A female Roman skeleton unearthed in Southwark, London in 2001 was identified as a female gladiator, but this was on the basis that although wealthy she was buried as an outcast outside the main cemetery, she was buried with several items related to the world of gladiatura. This included such things as pottery lamps of Anubis, a lamp with a depiction of a fallen gladiator engraved on it and bowls containing burnt pine cones from a Stone Pine placed in the grave. The only Stone Pines in Britain at the time were those planted around the London amphitheater as the pine cones of this particular species were traditionally burnt during games. Most experts believe the identification to be erroneous but the Museum of London states it is "70 percent probable" that the Great Dover Street Woman was a gladiator.
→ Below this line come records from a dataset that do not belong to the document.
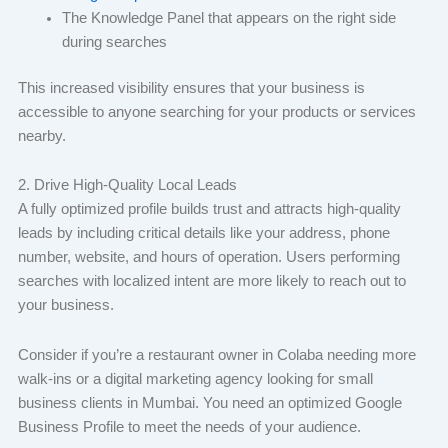
The Knowledge Panel that appears on the right side
during searches
This increased visibility ensures that your business is
accessible to anyone searching for your products or services
nearby.
2. Drive High-Quality Local Leads
A fully optimized profile builds trust and attracts high-quality
leads by including critical details like your address, phone
number, website, and hours of operation. Users performing
searches with localized intent are more likely to reach out to
your business.
Consider if you’re a restaurant owner in Colaba needing more
walk-ins or a digital marketing agency looking for small
business clients in Mumbai. You need an optimized Google
Business Profile to meet the needs of your audience.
Hedley Swain, head of early history at the Museum, stated: "No single piece of evidence says that she is a gladiator. Instead, there's simply a group of circumstantial evidence that makes it an intriguing idea." She is now on display at the end of the Roman London section of the Museum of London. This gladiator was the subject of a program on the UK's Channel 4. Some scholars believe the skeleton to be that of a ludia, the wife or lover of a gladiator. This explanation explains why she was buried with items associated with gladiators.
On July 2, 2010, the BBC reported that archaeologists engaged in a rescue dig at Credenhill in Herefordshire had uncovered the remains of what might be a female gladiator. The burial, which was in a wooden chest secured with three iron bands and a number of iron nails, was in a crouched position. Such a coffin indicated the dead person's status. When removed, the leg and arm bones were found to be unusually heavy with large attachment points for what were clearly strong muscles. The pelvis and head, however, were clearly that of a woman.
The area where the burial was found appears to be part of a suburb of the Roman town of Kenchester, which makes the find even more unusual as burials were forbidden by Roman law within city limits. A team of archaeologists from Worcestershire Historic Environment and Archaeology Service, working in close co-operation with Amey Consulting and Herefordshire Council's archaeology team, were excavating a 10-metre wide corridor, to allow a flood culvert to be built when they made their discovery.
However, there is insufficient proof to say categorically that the corpse was or wasn't a gladiatrix. The established 'Heritage Key' website claims that the project leader of the excavation himself doubts that the dead woman was a female gladiator. His doubts were reported on the website by Bija Knowles, a freelance journalist based outside Rome.
Female gladiators feature in two modern films. In Cecil B. DeMille's 1932 The Sign of the Cross, women are shown in the Roman gladiatorial arena in several ways. In one scene, girls wearing very little clothing attempt to escape ferocious animals; in another women are pitted against dwarfs costumed as African pygmies. Female gladiators are also depicted in the film Gladiator. In a scene depicting The Battle of Zama. In this scene, a woman is depicted riding on a chariot wielding a bow.